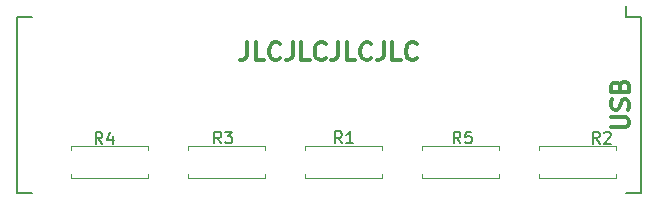
<source format=gbr>
G04 #@! TF.GenerationSoftware,KiCad,Pcbnew,(5.1.6-0-10_14)*
G04 #@! TF.CreationDate,2021-01-24T09:19:22+01:00*
G04 #@! TF.ProjectId,GW,47572e6b-6963-4616-945f-706362585858,rev?*
G04 #@! TF.SameCoordinates,Original*
G04 #@! TF.FileFunction,Legend,Top*
G04 #@! TF.FilePolarity,Positive*
%FSLAX46Y46*%
G04 Gerber Fmt 4.6, Leading zero omitted, Abs format (unit mm)*
G04 Created by KiCad (PCBNEW (5.1.6-0-10_14)) date 2021-01-24 09:19:22*
%MOMM*%
%LPD*%
G01*
G04 APERTURE LIST*
%ADD10C,0.300000*%
%ADD11C,0.150000*%
%ADD12C,0.120000*%
G04 APERTURE END LIST*
D10*
X142321828Y-100118171D02*
X142321828Y-101189600D01*
X142250400Y-101403885D01*
X142107542Y-101546742D01*
X141893257Y-101618171D01*
X141750400Y-101618171D01*
X143750400Y-101618171D02*
X143036114Y-101618171D01*
X143036114Y-100118171D01*
X145107542Y-101475314D02*
X145036114Y-101546742D01*
X144821828Y-101618171D01*
X144678971Y-101618171D01*
X144464685Y-101546742D01*
X144321828Y-101403885D01*
X144250400Y-101261028D01*
X144178971Y-100975314D01*
X144178971Y-100761028D01*
X144250400Y-100475314D01*
X144321828Y-100332457D01*
X144464685Y-100189600D01*
X144678971Y-100118171D01*
X144821828Y-100118171D01*
X145036114Y-100189600D01*
X145107542Y-100261028D01*
X146178971Y-100118171D02*
X146178971Y-101189600D01*
X146107542Y-101403885D01*
X145964685Y-101546742D01*
X145750400Y-101618171D01*
X145607542Y-101618171D01*
X147607542Y-101618171D02*
X146893257Y-101618171D01*
X146893257Y-100118171D01*
X148964685Y-101475314D02*
X148893257Y-101546742D01*
X148678971Y-101618171D01*
X148536114Y-101618171D01*
X148321828Y-101546742D01*
X148178971Y-101403885D01*
X148107542Y-101261028D01*
X148036114Y-100975314D01*
X148036114Y-100761028D01*
X148107542Y-100475314D01*
X148178971Y-100332457D01*
X148321828Y-100189600D01*
X148536114Y-100118171D01*
X148678971Y-100118171D01*
X148893257Y-100189600D01*
X148964685Y-100261028D01*
X150036114Y-100118171D02*
X150036114Y-101189600D01*
X149964685Y-101403885D01*
X149821828Y-101546742D01*
X149607542Y-101618171D01*
X149464685Y-101618171D01*
X151464685Y-101618171D02*
X150750400Y-101618171D01*
X150750400Y-100118171D01*
X152821828Y-101475314D02*
X152750400Y-101546742D01*
X152536114Y-101618171D01*
X152393257Y-101618171D01*
X152178971Y-101546742D01*
X152036114Y-101403885D01*
X151964685Y-101261028D01*
X151893257Y-100975314D01*
X151893257Y-100761028D01*
X151964685Y-100475314D01*
X152036114Y-100332457D01*
X152178971Y-100189600D01*
X152393257Y-100118171D01*
X152536114Y-100118171D01*
X152750400Y-100189600D01*
X152821828Y-100261028D01*
X153893257Y-100118171D02*
X153893257Y-101189600D01*
X153821828Y-101403885D01*
X153678971Y-101546742D01*
X153464685Y-101618171D01*
X153321828Y-101618171D01*
X155321828Y-101618171D02*
X154607542Y-101618171D01*
X154607542Y-100118171D01*
X156678971Y-101475314D02*
X156607542Y-101546742D01*
X156393257Y-101618171D01*
X156250400Y-101618171D01*
X156036114Y-101546742D01*
X155893257Y-101403885D01*
X155821828Y-101261028D01*
X155750400Y-100975314D01*
X155750400Y-100761028D01*
X155821828Y-100475314D01*
X155893257Y-100332457D01*
X156036114Y-100189600D01*
X156250400Y-100118171D01*
X156393257Y-100118171D01*
X156607542Y-100189600D01*
X156678971Y-100261028D01*
X173168571Y-107302857D02*
X174382857Y-107302857D01*
X174525714Y-107231428D01*
X174597142Y-107160000D01*
X174668571Y-107017142D01*
X174668571Y-106731428D01*
X174597142Y-106588571D01*
X174525714Y-106517142D01*
X174382857Y-106445714D01*
X173168571Y-106445714D01*
X174597142Y-105802857D02*
X174668571Y-105588571D01*
X174668571Y-105231428D01*
X174597142Y-105088571D01*
X174525714Y-105017142D01*
X174382857Y-104945714D01*
X174240000Y-104945714D01*
X174097142Y-105017142D01*
X174025714Y-105088571D01*
X173954285Y-105231428D01*
X173882857Y-105517142D01*
X173811428Y-105660000D01*
X173740000Y-105731428D01*
X173597142Y-105802857D01*
X173454285Y-105802857D01*
X173311428Y-105731428D01*
X173240000Y-105660000D01*
X173168571Y-105517142D01*
X173168571Y-105160000D01*
X173240000Y-104945714D01*
X173882857Y-103802857D02*
X173954285Y-103588571D01*
X174025714Y-103517142D01*
X174168571Y-103445714D01*
X174382857Y-103445714D01*
X174525714Y-103517142D01*
X174597142Y-103588571D01*
X174668571Y-103731428D01*
X174668571Y-104302857D01*
X173168571Y-104302857D01*
X173168571Y-103802857D01*
X173240000Y-103660000D01*
X173311428Y-103588571D01*
X173454285Y-103517142D01*
X173597142Y-103517142D01*
X173740000Y-103588571D01*
X173811428Y-103660000D01*
X173882857Y-103802857D01*
X173882857Y-104302857D01*
D11*
X174380000Y-97925000D02*
X174380000Y-96990000D01*
X122800000Y-97925000D02*
X122800000Y-112895000D01*
X175650000Y-97925000D02*
X175650000Y-112895000D01*
X122800000Y-97925000D02*
X124070000Y-97925000D01*
X122800000Y-112895000D02*
X124070000Y-112895000D01*
X175650000Y-112895000D02*
X174380000Y-112895000D01*
X175650000Y-97925000D02*
X174380000Y-97925000D01*
D12*
X153739600Y-111606000D02*
X153739600Y-111276000D01*
X147199600Y-111606000D02*
X153739600Y-111606000D01*
X147199600Y-111276000D02*
X147199600Y-111606000D01*
X153739600Y-108866000D02*
X153739600Y-109196000D01*
X147199600Y-108866000D02*
X153739600Y-108866000D01*
X147199600Y-109196000D02*
X147199600Y-108866000D01*
X173551600Y-111606000D02*
X173551600Y-111276000D01*
X167011600Y-111606000D02*
X173551600Y-111606000D01*
X167011600Y-111276000D02*
X167011600Y-111606000D01*
X173551600Y-108866000D02*
X173551600Y-109196000D01*
X167011600Y-108866000D02*
X173551600Y-108866000D01*
X167011600Y-109196000D02*
X167011600Y-108866000D01*
X143833600Y-111276000D02*
X143833600Y-111606000D01*
X143833600Y-111606000D02*
X137293600Y-111606000D01*
X137293600Y-111606000D02*
X137293600Y-111276000D01*
X143833600Y-109196000D02*
X143833600Y-108866000D01*
X143833600Y-108866000D02*
X137293600Y-108866000D01*
X137293600Y-108866000D02*
X137293600Y-109196000D01*
X133927600Y-111606000D02*
X133927600Y-111276000D01*
X127387600Y-111606000D02*
X133927600Y-111606000D01*
X127387600Y-111276000D02*
X127387600Y-111606000D01*
X133927600Y-108866000D02*
X133927600Y-109196000D01*
X127387600Y-108866000D02*
X133927600Y-108866000D01*
X127387600Y-109196000D02*
X127387600Y-108866000D01*
X163645600Y-111276000D02*
X163645600Y-111606000D01*
X163645600Y-111606000D02*
X157105600Y-111606000D01*
X157105600Y-111606000D02*
X157105600Y-111276000D01*
X163645600Y-109196000D02*
X163645600Y-108866000D01*
X163645600Y-108866000D02*
X157105600Y-108866000D01*
X157105600Y-108866000D02*
X157105600Y-109196000D01*
D11*
X150353733Y-108656380D02*
X150020400Y-108180190D01*
X149782304Y-108656380D02*
X149782304Y-107656380D01*
X150163257Y-107656380D01*
X150258495Y-107704000D01*
X150306114Y-107751619D01*
X150353733Y-107846857D01*
X150353733Y-107989714D01*
X150306114Y-108084952D01*
X150258495Y-108132571D01*
X150163257Y-108180190D01*
X149782304Y-108180190D01*
X151306114Y-108656380D02*
X150734685Y-108656380D01*
X151020400Y-108656380D02*
X151020400Y-107656380D01*
X150925161Y-107799238D01*
X150829923Y-107894476D01*
X150734685Y-107942095D01*
X172172333Y-108681780D02*
X171839000Y-108205590D01*
X171600904Y-108681780D02*
X171600904Y-107681780D01*
X171981857Y-107681780D01*
X172077095Y-107729400D01*
X172124714Y-107777019D01*
X172172333Y-107872257D01*
X172172333Y-108015114D01*
X172124714Y-108110352D01*
X172077095Y-108157971D01*
X171981857Y-108205590D01*
X171600904Y-108205590D01*
X172553285Y-107777019D02*
X172600904Y-107729400D01*
X172696142Y-107681780D01*
X172934238Y-107681780D01*
X173029476Y-107729400D01*
X173077095Y-107777019D01*
X173124714Y-107872257D01*
X173124714Y-107967495D01*
X173077095Y-108110352D01*
X172505666Y-108681780D01*
X173124714Y-108681780D01*
X140117533Y-108669080D02*
X139784200Y-108192890D01*
X139546104Y-108669080D02*
X139546104Y-107669080D01*
X139927057Y-107669080D01*
X140022295Y-107716700D01*
X140069914Y-107764319D01*
X140117533Y-107859557D01*
X140117533Y-108002414D01*
X140069914Y-108097652D01*
X140022295Y-108145271D01*
X139927057Y-108192890D01*
X139546104Y-108192890D01*
X140450866Y-107669080D02*
X141069914Y-107669080D01*
X140736580Y-108050033D01*
X140879438Y-108050033D01*
X140974676Y-108097652D01*
X141022295Y-108145271D01*
X141069914Y-108240509D01*
X141069914Y-108478604D01*
X141022295Y-108573842D01*
X140974676Y-108621461D01*
X140879438Y-108669080D01*
X140593723Y-108669080D01*
X140498485Y-108621461D01*
X140450866Y-108573842D01*
X130071833Y-108707180D02*
X129738500Y-108230990D01*
X129500404Y-108707180D02*
X129500404Y-107707180D01*
X129881357Y-107707180D01*
X129976595Y-107754800D01*
X130024214Y-107802419D01*
X130071833Y-107897657D01*
X130071833Y-108040514D01*
X130024214Y-108135752D01*
X129976595Y-108183371D01*
X129881357Y-108230990D01*
X129500404Y-108230990D01*
X130928976Y-108040514D02*
X130928976Y-108707180D01*
X130690880Y-107659561D02*
X130452785Y-108373847D01*
X131071833Y-108373847D01*
X160386733Y-108669080D02*
X160053400Y-108192890D01*
X159815304Y-108669080D02*
X159815304Y-107669080D01*
X160196257Y-107669080D01*
X160291495Y-107716700D01*
X160339114Y-107764319D01*
X160386733Y-107859557D01*
X160386733Y-108002414D01*
X160339114Y-108097652D01*
X160291495Y-108145271D01*
X160196257Y-108192890D01*
X159815304Y-108192890D01*
X161291495Y-107669080D02*
X160815304Y-107669080D01*
X160767685Y-108145271D01*
X160815304Y-108097652D01*
X160910542Y-108050033D01*
X161148638Y-108050033D01*
X161243876Y-108097652D01*
X161291495Y-108145271D01*
X161339114Y-108240509D01*
X161339114Y-108478604D01*
X161291495Y-108573842D01*
X161243876Y-108621461D01*
X161148638Y-108669080D01*
X160910542Y-108669080D01*
X160815304Y-108621461D01*
X160767685Y-108573842D01*
M02*

</source>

· · · · · · ·

* Work task: Copy each line of the records above that carries the word "LIST".

* Exercise solution:
G04 APERTURE LIST*
G04 APERTURE END LIST*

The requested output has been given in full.